Bir ay boyunca helali terk etmeye alışmış insan, bu bir aylık eğitime rağmen Ramazanda veya sonrasında haram olan bir eylemi yapması o işe gitmesi orucun mantığının / hikmetinin / felsefesinin hiç kavranmamış olduğunu gösterir.İşte tam da bu gibiler için Allah Resûlü şöyle buyuruyor: "Nice oruç tutanlar vardır ki onların oruçtan yegâne payı aç ve susuz kalmaktır. Nice kıyama duranlar [namaz kılanlar] vardır ki onların bu kıyamdan payı yorgun /uykusuz düşmektir." (Müsned, İbn Mâce)  (Soner Duman/1.Ramazan.1443/02.Nisan.2022/Cumartesi)

 

a) Oruç insana sabırlı olmayı öğretir. Oruç insanın aşırı isteklerine ve ihtiraslarına engel olur. Oruç tutanlar daha sabırlı ve metin olur. Peygamberimiz (sav)  الصِّيَامُ نِصْفُ الصَّبْرِ oruç sabrın yarısıdır, buyurmuştur. Oruç, bir sabır sınavıdır. İnsan oruçlu iken önünde duran yemeğe elini uzatmaz. Oruçlu olduğu sürece açlığa, susuzluğa ve her türlü günah ve kötülüğe karşı sabreder.

 

b) Oruç sağlığı korur. Hz. Peygamber (sav)  صوموا تصحوا   “Oruç tutunuz, sıhhat bulunuz.” buyurmuştur. Senenin diğer aylarında devamlı çalışan ve yorulan mide, oruç aracılığıyla dinlenme imkanı bulur. 1940 Nobel Tıp Ödülünü kazanan ünlü bilim adamı Dr. Alexis Carrel, oruç sırasında organizmalarda depo edilmiş besin maddelerinin harcandığını, sonradan bunların yerine yenilerinin geldiğini, böylece bütün vücutta bir yenilenme olduğunu anlatarak orucun sağlık bakımından çok faydalı olduğunu söyler.

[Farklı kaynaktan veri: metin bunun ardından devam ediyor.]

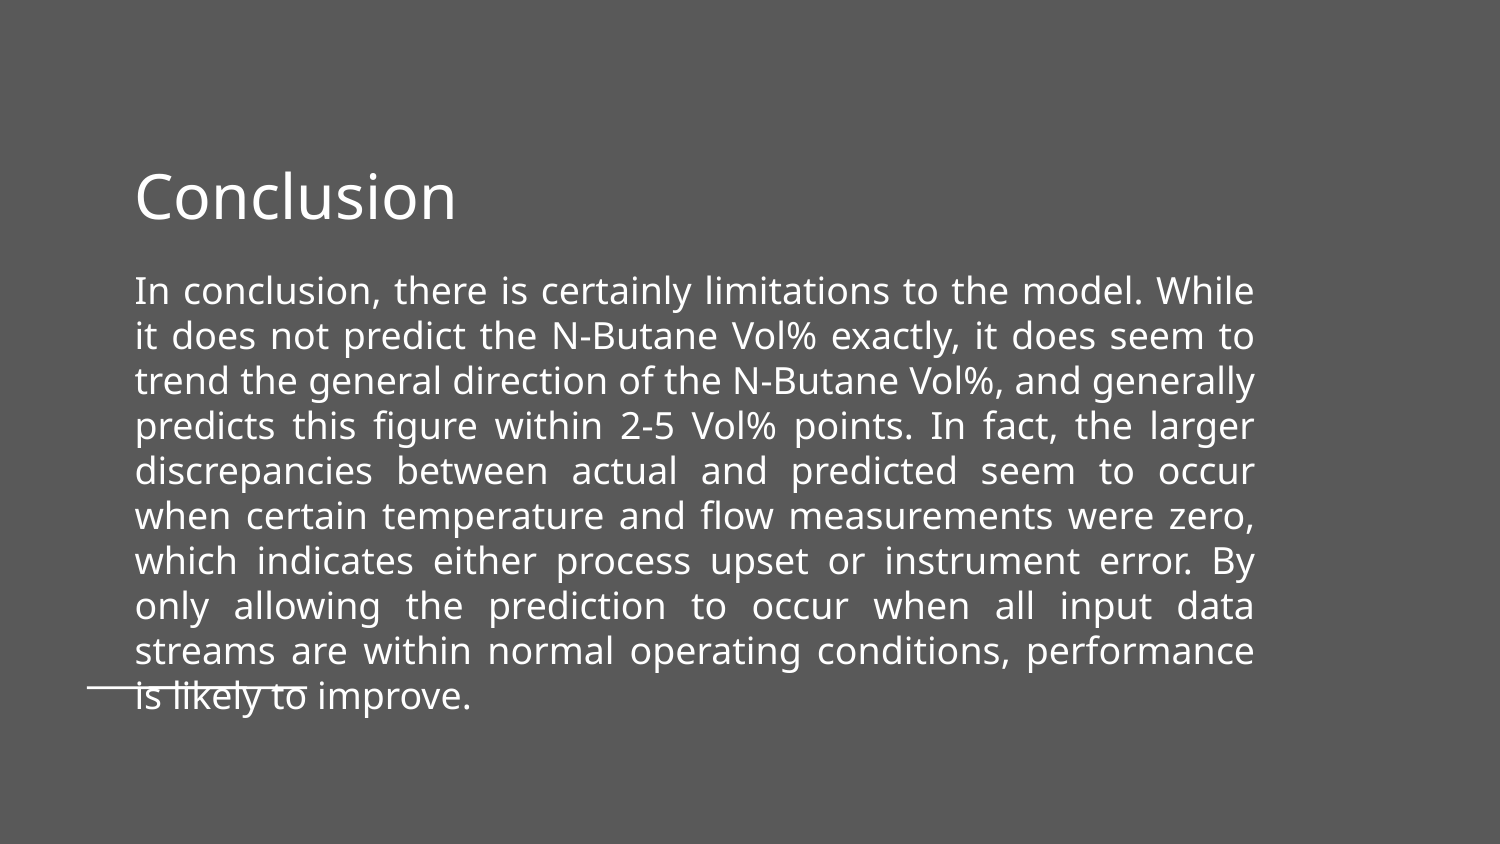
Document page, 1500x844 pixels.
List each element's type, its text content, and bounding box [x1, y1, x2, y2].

title In conclusion, there is certainly limitations to the model. While it does not predict the N-Butane Vol% exactly, it does seem to trend the general direction of the N-Butane Vol%, and generally predicts this figure within 2-5 Vol% points. In fact, the larger discrepancies between actual and predicted seem to occur when certain temperature and flow measurements were zero, which indicates either process upset or instrument error. By only allowing the prediction to occur when all input data streams are within normal operating conditions, performance is likely to improve. [119, 252, 1272, 616]
title Conclusion [119, 141, 1272, 252]
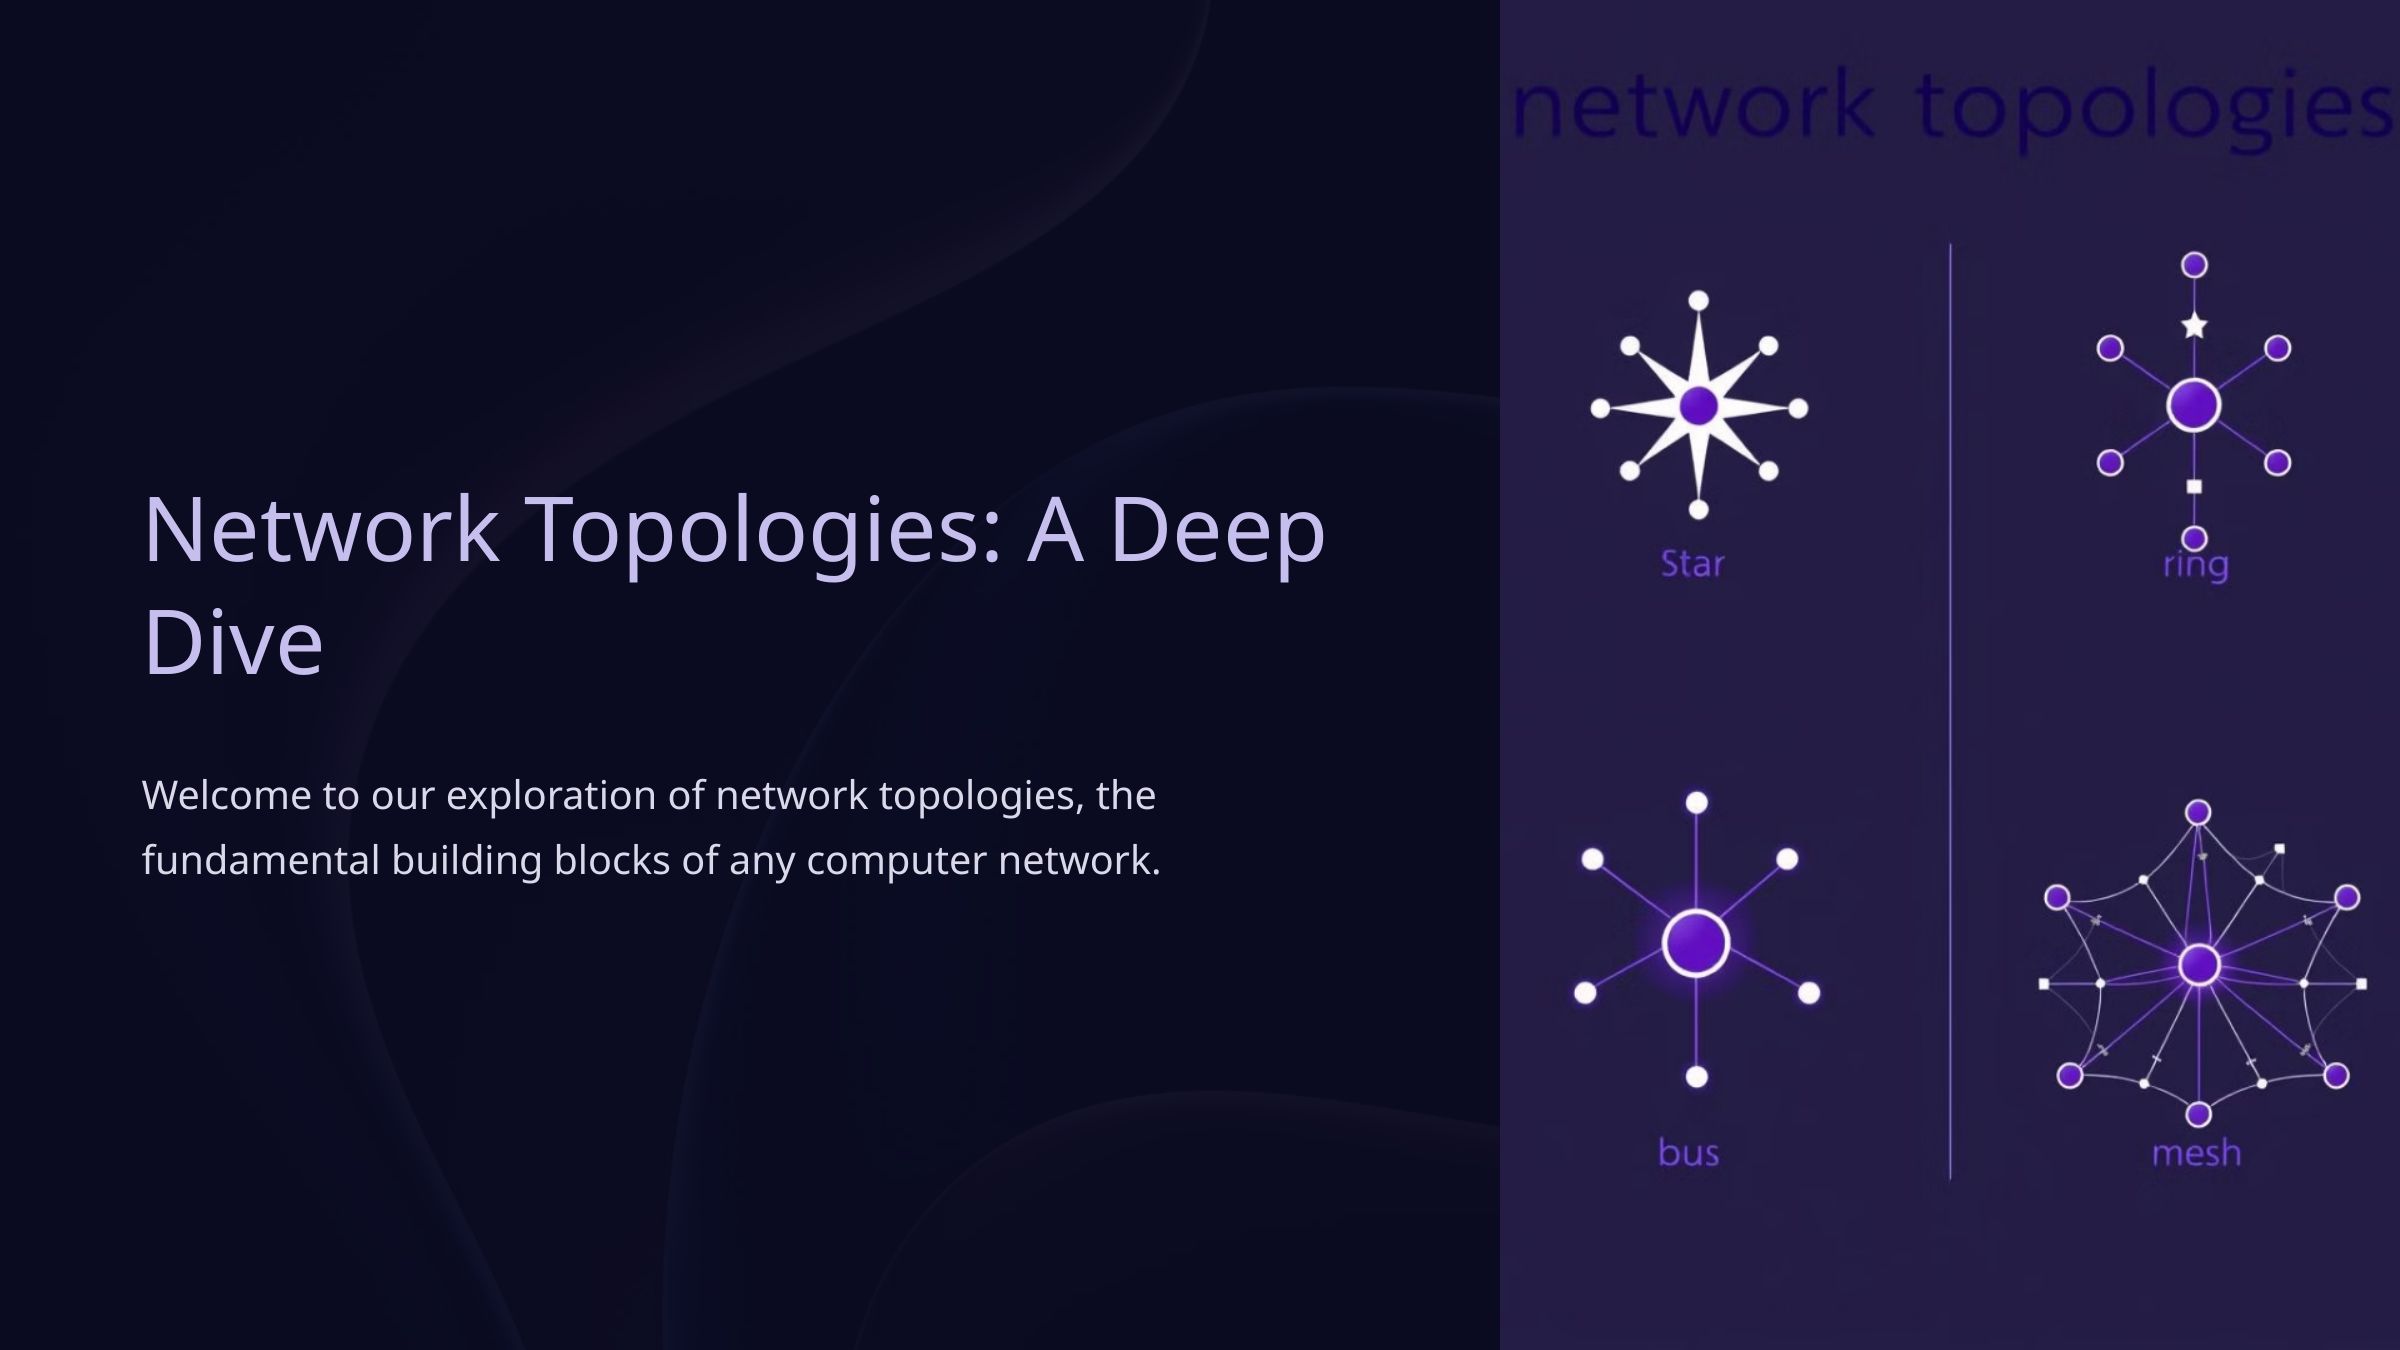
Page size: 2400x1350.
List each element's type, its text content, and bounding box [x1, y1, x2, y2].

Fransız Profesör Pierre Moulin şöyle der: “İslam dünyasının en yararlı kurumlarından biri oruçtur. Oruç bedenin hem fiziksel hem de ruhsal dinlenişidir. Dokuları temizler, birikmiş toksinleri ve zehirleri atar. Müslümanlar böylece her yıl bir ay bedenlerini dinlendirirler. Hristiyan dininde orucun bulunmaması büyük bir kayıptır.”

c) Oruç nimetlerin kıymetini öğretir. İnsan elinde olan nimetlerin kıymetini ancak bunlar elinden çıktıktan sonra anlar. Oruç tutarak bir süre bu nimetlerden uzak kalan insanın gözünde bu nimetlerin değeri daha iyi anlaşılır.

d) Oruç merhamet duygularını geliştirir. Hayatında açlık nedir bilmeyen varlıklı bir insan, yoksulların çektiği açlık ve sıkıntıyı gereği gibi anlayabilir mi? Onların çektiği ıstırabı yüreğinde duyabilir mi? Ebetteki gereği gibi duyamaz. Fakat bu insan oruç tutarsa, açlığın ne olduğunu bizzat tatmış olur.

Zenginler oruç sayesinde fakir ve yoksulların durumunu daha iyi anlarlar. Böylece bireyler arasında yardımlaşma, acıma, şefkat ve merhamet duyguları gelişir.

e) Oruç ahlakımızı güzelleştirir. Oruç belli bir süre aç kalma olayı değildir. Oruç köklü bir irade terbiyesi, insanı kötü alışkanlıklardan temizleyen, insana iyi huylar kazandıran bir ahlak eğitimidir. Oruç toplumun ahlaki hayatını değiştirir. İyiye ve güzele götürür.

f) Oruç kötülüklerden korur. İlahi bir emir olduğu için ramazanda kendisine helal olmayan şeyleri yapmayan kimse harama hiç yaklaşamaz.

 

ÖMRÜ RAMAZAN OLANIN AHİRETİ BAYRAM OLUR.